Provided text ->
Maybe a test with scale == bitwidth? Other than that it looks good to me.

Fix the build failures (caused by default argument promotion of float vectors).

Hmm, sorry about that. I'll have a look.

I don't have commit access, so I would appreciate it if you could commit the change.

Added testing for C++ and different sizes of int and long.

LGTM.

Rebased and addressed review comments.

In D53738#1310212, @leonardchan wrote:

In D53738#1309171, @ebevhan wrote:

In D53738#1308314, @leonardchan wrote:

Generally I think it's good! One final note; I assume we could technically reuse/rename the EmitFixedPointAdd function and use it to emit other binops when those are added?

Yes, but I imagine if we choose to keep the call to EmitFixedPointConversion to cast both operands to a common type, this wouldn't be reused for division or multiplication since I believe those do not require for the operands to be converted to a common type.

They don't? The example given by the spec is even int * _Fract.

Oh, I meant that the scales of both operands won't need to be aligned before performing the operation. Since for multiplication, we can multiply fixed point numbers in any scale without shifting and only need to perform a shift on the result to convert to the destination type. Although this would only apply to non-saturating multiplication since to use the intrinsics, both operands would need to be in the same scale.

In D53738#1308314, @leonardchan wrote:

Generally I think it's good! One final note; I assume we could technically reuse/rename the EmitFixedPointAdd function and use it to emit other binops when those are added?

Yes, but I imagine if we choose to keep the call to EmitFixedPointConversion to cast both operands to a common type, this wouldn't be reused for division or multiplication since I believe those do not require for the operands to be converted to a common type.

In D53738#1305498, @leonardchan wrote:

@ebevhan Any more comments on this patch?

I'd be interested in seeing tests for two saturating unsigned _Fract with and without padding.

Work instructions ->
- a) Print the fixed-point patch review thread verbatim from "They don't? The" to "the same scale.".
- b) Proceed with the fixed-point patch review thread, picking up after its final sentence.

Material provided ->
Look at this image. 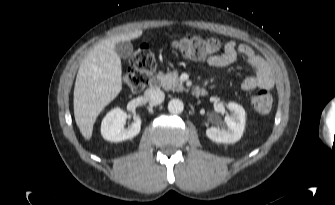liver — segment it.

==

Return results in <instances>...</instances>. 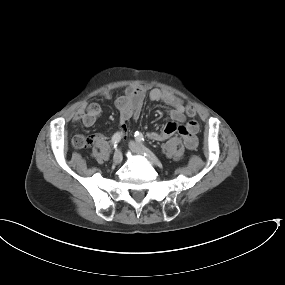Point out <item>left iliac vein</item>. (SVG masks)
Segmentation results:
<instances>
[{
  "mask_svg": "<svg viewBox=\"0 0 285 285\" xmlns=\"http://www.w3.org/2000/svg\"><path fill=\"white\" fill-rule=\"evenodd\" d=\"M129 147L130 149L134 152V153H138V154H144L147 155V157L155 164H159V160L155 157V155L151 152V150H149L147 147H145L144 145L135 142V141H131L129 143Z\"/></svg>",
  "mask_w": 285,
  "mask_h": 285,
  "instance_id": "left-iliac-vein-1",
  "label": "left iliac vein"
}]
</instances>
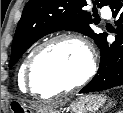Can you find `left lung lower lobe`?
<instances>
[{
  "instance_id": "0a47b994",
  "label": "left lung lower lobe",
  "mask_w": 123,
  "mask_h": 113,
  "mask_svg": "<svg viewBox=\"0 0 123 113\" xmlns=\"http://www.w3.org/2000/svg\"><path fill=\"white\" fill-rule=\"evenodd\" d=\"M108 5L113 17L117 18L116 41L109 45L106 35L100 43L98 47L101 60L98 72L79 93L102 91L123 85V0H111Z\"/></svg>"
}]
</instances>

Set of answers ->
- a)
They don't? The example given by the spec is even int * _Fract.

Oh, I meant that the scales of both operands won't need to be aligned before performing the operation. Since for multiplication, we can multiply fixed point numbers in any scale without shifting and only need to perform a shift on the result to convert to the destination type. Although this would only apply to non-saturating multiplication since to use the intrinsics, both operands would need to be in the same scale.

- b)
The only thing I didn't include in this patch were the suggested changes to FixedPointSemantics which would indicate if the semantics were original from an integer type. I'm not sure how necessary this is because AFAIK the only time we would need to care if the semantics came from an int is during conversion from a fixed point type to an int, which should only occur during casting and not binary operations. In that sense, I don't think this info needs to be something bound to the semantics, but more to the conversion operation. I also don't think that would be relevant for this patch since all integers get converted to fixed point types anyway and not the other way around.

In D53738#1288333, @rjmccall wrote:

In D53738#1287123, @ebevhan wrote:

In D53738#1284213, @rjmccall wrote:

Not out of line with other features that significantly break with what's expressible. But the easy alternative to storing the intermediate "type" in the AST is to just provide a global function that can compute it on demand.

Yeah, it might just be simpler to go the route of not storing the computation semantic in the AST, at least for now. That's fairly similar to the solution in the patch, so I feel a bit silly for just going around in a circle.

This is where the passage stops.